Think of a clock gate as "simple and" with an enable gating the clock. The reason you do this is to stop unnecessary toggles on the clock pin of flops. Even if the output doesn't toggle, the internal flop circuitry dissipates unnecessary power. Power saving can be achieved by simply gating the clock with an enable.
Here's the catch, if the enable is asynchronous to the clock and gates the clock during its active phase, you can end up with a clipped clock, which effects the duty cycle. This scenario can lead to timing violations on the flop and downstream logic. If clock clipping happens very close to the active edge of the clock, there might even be a clock width violation.
To prevent violations, its best to sync the enable signal with respect to the clock it is gating. This is achieved by using a latch which is transparent only during the inactive phase of the clock. For example, to gate the clock to its low state, use an active low latch to sync the enable and gate the clock with the sync'ed version as described by the code below:
Code:
always_latch
if(!clk) en_syn <= en;
assign gated_clk = clk & en_syn;
always_ff @(posedge gated_clk) ....
Many ASIC vendors, supply clock-gate cells. Which is internally a combination of the latch and the gate described above. These gates can be instantiated in the design or better yet inserted during synthesis (if the RTL is coded following the tool requirements of cg insertions).
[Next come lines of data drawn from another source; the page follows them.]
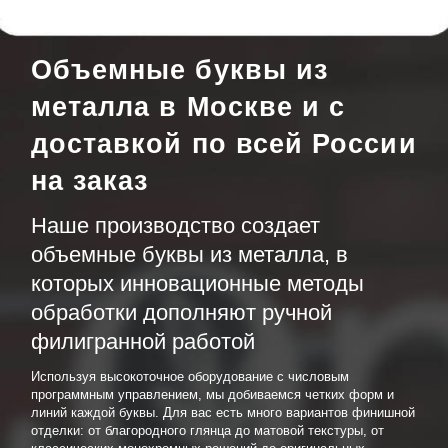
Объемные буквы из
металла в Москве и с
доставкой по всей России
на заказ
Наше производство создает
объемные буквы из металла, в
которых инновационные методы
обработки дополняют ручной
филигранной работой
Используя высокоточное оборудование с числовым
программным управлением, мы добиваемся четких форм и
линий каждой буквы. Для вас есть много вариантов финишной
отделки: от благородного глянца до матовой текстуры, от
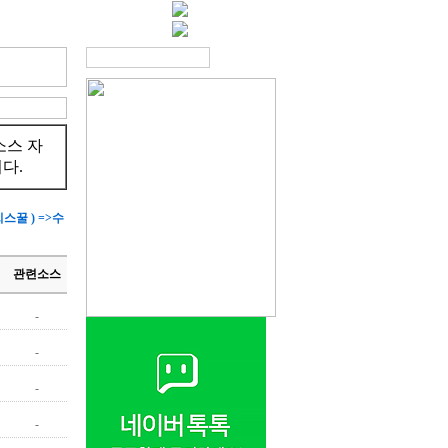
소스 자
다.
스꿀 ) =>수
관련소스
-
-
-
-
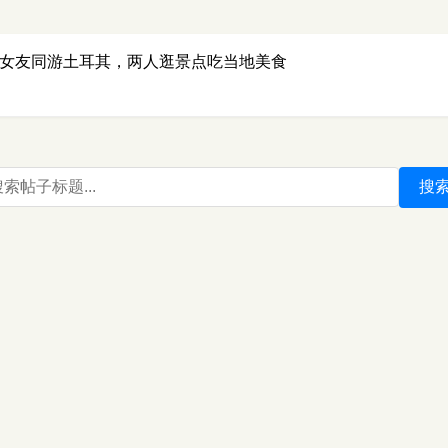
岁女友同游土耳其，两人逛景点吃当地美食
搜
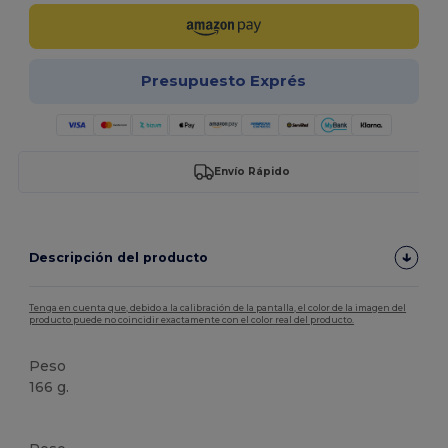
Presupuesto Exprés
Envío Rápido
Descripción del producto
Tenga en cuenta que, debido a la calibración de la pantalla, el color de la imagen del
producto puede no coincidir exactamente con el color real del producto.
Peso
166 g.
Etiqueta extraíble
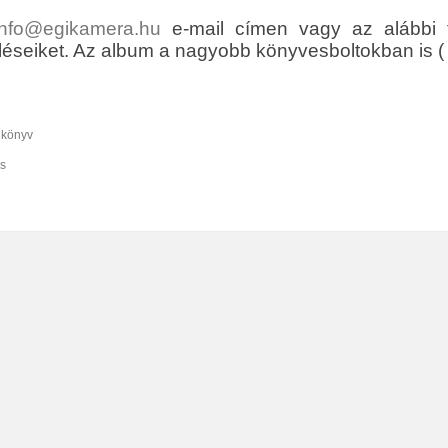
info@egikamera.hu
e-mail címen vagy az alábbi
éseiket. Az album a nagyobb könyvesboltokban is ( L
:
könyv
s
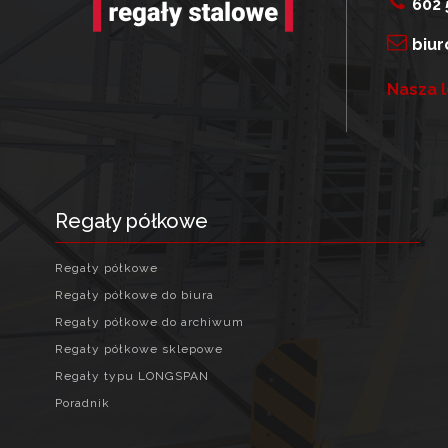
602 
biur
Nasza l
Regały półkowe
Regały półkowe
Regały półkowe do biura
Regały półkowe do archiwum
Regały półkowe sklepowe
Regały typu LONGSPAN
Poradnik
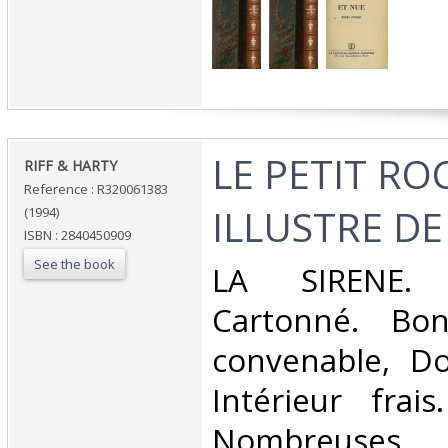
‎LE PETIT R
‎RIFF & HARTY‎
Reference : R320061383
ILLUSTRE DE A
(1994)
ISBN : 2840450909
See the book
‎LA SIRENE. 
Cartonné. Bon
convenable, Dos
Intérieur frai
Nombreuses i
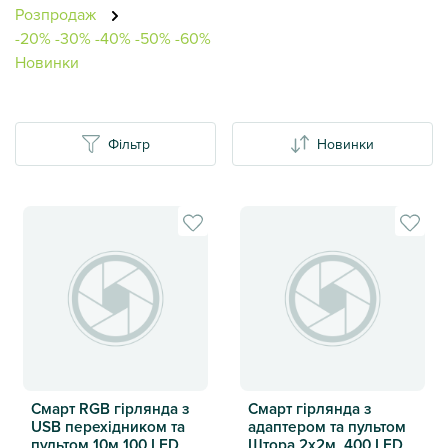
Розпродаж
-20%
-30%
-40%
-50%
-60%
Новинки
Фільтр
Новинки
Смарт RGB гірлянда з
Смарт гірлянда з
USB перехідником та
адаптером та пультом
пультом 10м 100 LED
Штора 2х2м, 400 LED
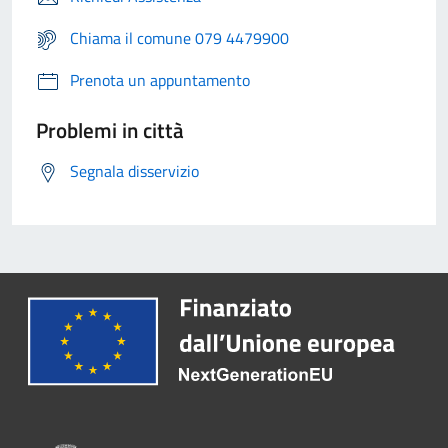
Chiama il comune 079 4479900
Prenota un appuntamento
Problemi in città
Segnala disservizio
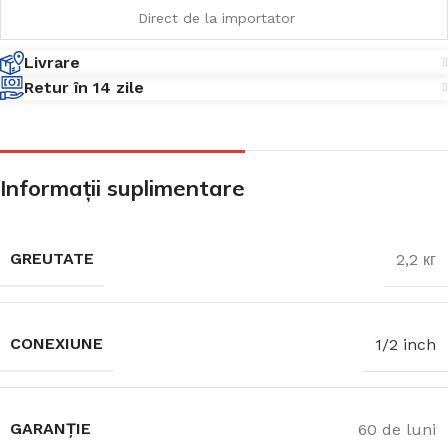
Direct de la importator
Livrare
Retur în 14 zile
Informații suplimentare
GREUTATE
2,2 кг
CONEXIUNE
1/2 inch
GARANȚIE
60 de luni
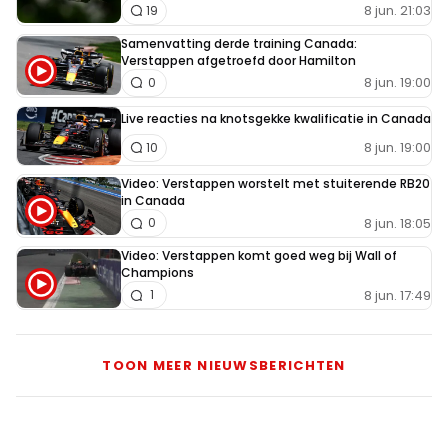
8 jun. 21:03
19
Samenvatting derde training Canada:
Verstappen afgetroefd door Hamilton
8 jun. 19:00
0
Live reacties na knotsgekke kwalificatie in Canada
8 jun. 19:00
10
Video: Verstappen worstelt met stuiterende RB20
in Canada
8 jun. 18:05
0
Video: Verstappen komt goed weg bij Wall of
Champions
8 jun. 17:49
1
TOON MEER NIEUWSBERICHTEN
The clock_gating_setup_time is essentially the setup requirement of the latch and is available for STA delay annotation in the dbs read by PT.
Its worth mentioning that clock gating does not have much significance on individual flops. But imagine a scenario of writing a 64bit register based on an enable. The power dissipated by all 64 flops can be greatly reduced by using a single clock gate cell common to all 64 flops, which amounts to a very significant power saving. On a side note, clock gating can greatly help save area in the scenario described by getting rid of the large mux'ed feedback path which would otherwise be necessary to meet logic requirements.